Ricopia senza alcuna modifica il tratto dell'articolo su Kean e Cutrone che va da "Kean e Cutrone, i" fino a "tanto. Vediamo perché.".

=== Brano fornito ===
----------------

Kean e Cutrone, i gemelli diversi del mercato

Per quanto il destino dei due attaccanti, "scaricati rispettivamente da Juventus e Milan possa sembrare simile, in realtà non lo è così tanto. Vediamo perché.

di Giuseppe Di girolamo
Giuseppe Di girolamo
(109 articoli pubblicati)
Cutrone e kean

Quando si parla di giovani, nel mondo del calcio, si rischia di cadere nell’ovvio, nella banalità, nel luogo comune più affollato di sempre. Infatti, uno dei discorsi preferiti dai frequentatori degli italici bar dello sport, riguarda proprio il ruolo che i delfini usciti dalle squadre primavera possono giocare all’interno della squadra per cui si fa il tifo. Ognuno di noi, credo di poter affermare, ha sentito dire o persino pronunciato in prima persona la frase Ci vorrebbe una squadra di giovanili, magari italiani. Ma chi l’ha stabilito che una squadra di giovani nostrani sarebbe tanto competitiva? Le squadre di calcio hanno bisogno di giocatori di un solo tipo: quelli bravi. Essere giovani è un bellissimo optional, se sei bravo, altrimenti non da alcun valore aggiunto, né alla squadra né al giocatore stesso. Qualcuno forse preferirebbe un giovane sconosciuto che ha segnato fiumi di gol nella squadre giovanili, anziché Cristiano Ronaldo? io Non credo.

----------------

=== Sezione dati ===

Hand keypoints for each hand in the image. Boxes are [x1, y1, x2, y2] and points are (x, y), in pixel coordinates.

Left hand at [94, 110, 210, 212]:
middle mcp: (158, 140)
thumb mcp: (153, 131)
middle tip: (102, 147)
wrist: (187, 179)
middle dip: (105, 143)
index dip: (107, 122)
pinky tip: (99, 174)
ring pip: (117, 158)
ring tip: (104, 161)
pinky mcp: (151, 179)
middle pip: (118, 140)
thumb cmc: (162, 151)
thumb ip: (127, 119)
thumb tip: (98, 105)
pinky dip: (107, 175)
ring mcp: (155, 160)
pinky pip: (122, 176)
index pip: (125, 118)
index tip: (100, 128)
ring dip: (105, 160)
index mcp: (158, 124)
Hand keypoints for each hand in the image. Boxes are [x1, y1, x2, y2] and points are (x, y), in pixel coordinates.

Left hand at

----------------

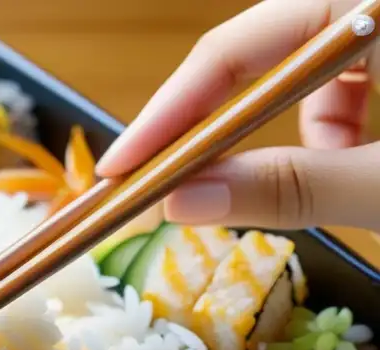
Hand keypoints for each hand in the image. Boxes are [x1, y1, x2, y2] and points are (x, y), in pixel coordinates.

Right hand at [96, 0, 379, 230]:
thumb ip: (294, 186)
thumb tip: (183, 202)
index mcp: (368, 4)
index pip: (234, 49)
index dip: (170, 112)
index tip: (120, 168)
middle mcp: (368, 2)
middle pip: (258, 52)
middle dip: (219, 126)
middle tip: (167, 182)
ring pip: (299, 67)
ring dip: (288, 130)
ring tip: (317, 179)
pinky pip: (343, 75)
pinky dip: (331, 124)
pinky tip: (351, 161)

----------------

=== Risposta ===
Kean e Cutrone, i gemelli diversi del mercato

Per quanto il destino dei due attaccanti, "scaricati rispettivamente da Juventus e Milan possa sembrare simile, in realtà non lo è così tanto. Vediamo perché.